To know Scandinavian design is to love it. Products produced by artisans in Sweden, Finland and Norway somehow manage to be cute, elegant and edgy all at the same time. Ahead of the upcoming NortheStars exhibition, which opens Jan. 29, the gift shop at Balboa Park’s Mingei Museum has a decent collection of items by famed Finnish designers Marimekko (pictured) and Iittala—tea pots, coffee mugs, serving plates, dish towels, clutches and some lovely goblets. Prices range from $12 to $85.
Govino calls its products the “go anywhere wine / cocktail glass.” But they’re not glass. They look like glass. And, when you pick one up, you might momentarily think it’s glass. But it’s actually a polymer that’s shatterproof, recyclable and reusable ( just don’t put them in the dishwasher). It’s a perfect gift for friends who like to picnic or camp—or who have large dogs with tails that can clear a coffee table of all glass objects in mere seconds. A four-pack costs around $12.95. Find them at Solo (309 South Cedros Ave., Solana Beach), Grounded (897 S. Coast Hwy. 101, Ste. 105, Encinitas) and Mixture (2210 Kettner Blvd., Little Italy).
Fans of The New York Times Sunday travel section know the “36 Hours” feature well. A travel writer with impeccable—yet not too expensive—taste in hotels, restaurants, shopping and stuff to do does a perfect weekend’s worth of time in a cool town. Taschen, publisher of books that are awesome and lovely, recently came out with The New York Times, 36 Hours: 150 Weekends in the USA & Canada. Since the columns go back to 2002, editor Barbara Ireland updated information where necessary. Find it at Warwick’s (7812 Girard Ave., La Jolla) and Solo.
Analog to digital
Take one step forward and two steps back. How else to explain the recent embrace of retro-looking photos (e.g., the iPhone Hipstamatic app) despite massive advances in digital photography? A couple of years ago, the new toy for shutterbugs was a plastic Holga camera—at least until they realized it required sending the film out to get developed. A better option: the Holga 60mm lens for Canon and Nikon DSLRs. It’s only around $25 and worth every penny. Look for it at George’s Camera (3837 30th St., North Park) and Nelson Photo Supplies (1909 India St., Little Italy).
Dog a la mode
(1053-B S. Coast
Hwy. 101, Encinitas) Univ has perhaps the cutest logo of any
local independent retailer: a little Dachshund wearing a bowler hat and
smoking a pipe—kind of like a little Sherlock Holmes pup. Pair the logo
with one of the shop’s super-soft, not-too-bulky hoodie pullovers and you have the perfect gift for guys who appreciate understated cute. Or like detective novels. Or Dachshunds. Univ also offers a Chargers-themed T-shirt version.
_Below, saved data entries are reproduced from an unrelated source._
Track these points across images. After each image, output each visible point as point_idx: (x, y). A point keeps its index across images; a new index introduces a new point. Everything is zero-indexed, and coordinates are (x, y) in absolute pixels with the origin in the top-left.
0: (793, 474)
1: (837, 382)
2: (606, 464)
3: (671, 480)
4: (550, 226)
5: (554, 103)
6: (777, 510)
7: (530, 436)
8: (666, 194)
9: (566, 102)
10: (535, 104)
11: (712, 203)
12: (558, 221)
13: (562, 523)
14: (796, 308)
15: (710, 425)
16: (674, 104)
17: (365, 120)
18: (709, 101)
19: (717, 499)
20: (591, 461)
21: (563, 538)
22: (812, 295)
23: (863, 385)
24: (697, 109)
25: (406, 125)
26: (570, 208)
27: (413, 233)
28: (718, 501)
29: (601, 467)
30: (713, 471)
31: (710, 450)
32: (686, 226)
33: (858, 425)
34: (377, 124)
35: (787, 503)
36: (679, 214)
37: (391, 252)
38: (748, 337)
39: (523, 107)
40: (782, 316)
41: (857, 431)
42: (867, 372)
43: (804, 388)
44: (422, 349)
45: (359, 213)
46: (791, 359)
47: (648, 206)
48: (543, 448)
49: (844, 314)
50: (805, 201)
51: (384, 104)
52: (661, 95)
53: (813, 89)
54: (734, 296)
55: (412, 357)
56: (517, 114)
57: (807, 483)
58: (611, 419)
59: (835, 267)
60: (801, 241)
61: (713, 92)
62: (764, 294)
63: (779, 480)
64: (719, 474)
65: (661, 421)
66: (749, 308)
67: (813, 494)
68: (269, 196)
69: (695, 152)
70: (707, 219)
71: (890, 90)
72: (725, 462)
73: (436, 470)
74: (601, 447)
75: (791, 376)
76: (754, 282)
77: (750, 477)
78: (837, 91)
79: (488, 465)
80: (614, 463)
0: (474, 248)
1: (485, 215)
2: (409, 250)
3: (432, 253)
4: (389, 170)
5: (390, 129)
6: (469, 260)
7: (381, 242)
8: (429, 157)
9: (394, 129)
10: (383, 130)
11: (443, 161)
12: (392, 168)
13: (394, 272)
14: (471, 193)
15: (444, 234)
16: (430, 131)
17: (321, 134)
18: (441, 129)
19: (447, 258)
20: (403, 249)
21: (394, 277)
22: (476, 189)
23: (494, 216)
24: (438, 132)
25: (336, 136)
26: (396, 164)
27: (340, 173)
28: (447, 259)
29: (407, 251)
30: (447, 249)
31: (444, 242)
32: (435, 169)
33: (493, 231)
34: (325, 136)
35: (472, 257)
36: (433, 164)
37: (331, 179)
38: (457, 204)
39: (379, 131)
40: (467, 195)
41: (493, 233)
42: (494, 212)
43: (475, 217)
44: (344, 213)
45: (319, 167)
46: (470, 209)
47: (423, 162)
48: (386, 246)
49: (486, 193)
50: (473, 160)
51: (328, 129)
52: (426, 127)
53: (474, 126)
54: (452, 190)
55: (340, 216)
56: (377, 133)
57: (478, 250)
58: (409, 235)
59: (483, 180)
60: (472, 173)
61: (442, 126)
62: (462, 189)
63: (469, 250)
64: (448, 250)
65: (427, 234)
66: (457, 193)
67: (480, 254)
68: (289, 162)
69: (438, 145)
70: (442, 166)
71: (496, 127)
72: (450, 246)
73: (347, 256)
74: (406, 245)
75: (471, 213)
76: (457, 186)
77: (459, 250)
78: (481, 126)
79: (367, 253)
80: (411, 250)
Knock Knock’s been around for almost a decade and still manages to come up with an evolving line of silly / funny / incredibly useful stationary / office / get-yourself-organized products. For your giftee with a crummy job, try the WTF sticky pad. For the person who travels for work, or works to travel, the Pack This! checklist. And for the procrastinator hoping to get organized, the “Someday” sticky set with “Never,” “Whenever” and “Now” tabs. Find Knock Knock at Upstart Crow in Seaport Village, Aztec Shops at SDSU, Solo and Grounded
This charming box set
It’s likely that the person for whom you’d buy The Smith’s Complete box set already has every one of the band’s albums. But that doesn’t matter. Fans of The Smiths are collectors (and, all the albums in this collection were re-mastered by guitar hero Johnny Marr). Available in CD ($69) and vinyl versions ($250), if you can scrape together $500 for The Smiths Complete Deluxe Box Set—and can find one (they’re limited to 4,000)—then go for it. Check local shops like M-Theory Music, Lou’s Records and Off the Record to see if they have any of the sets in stock.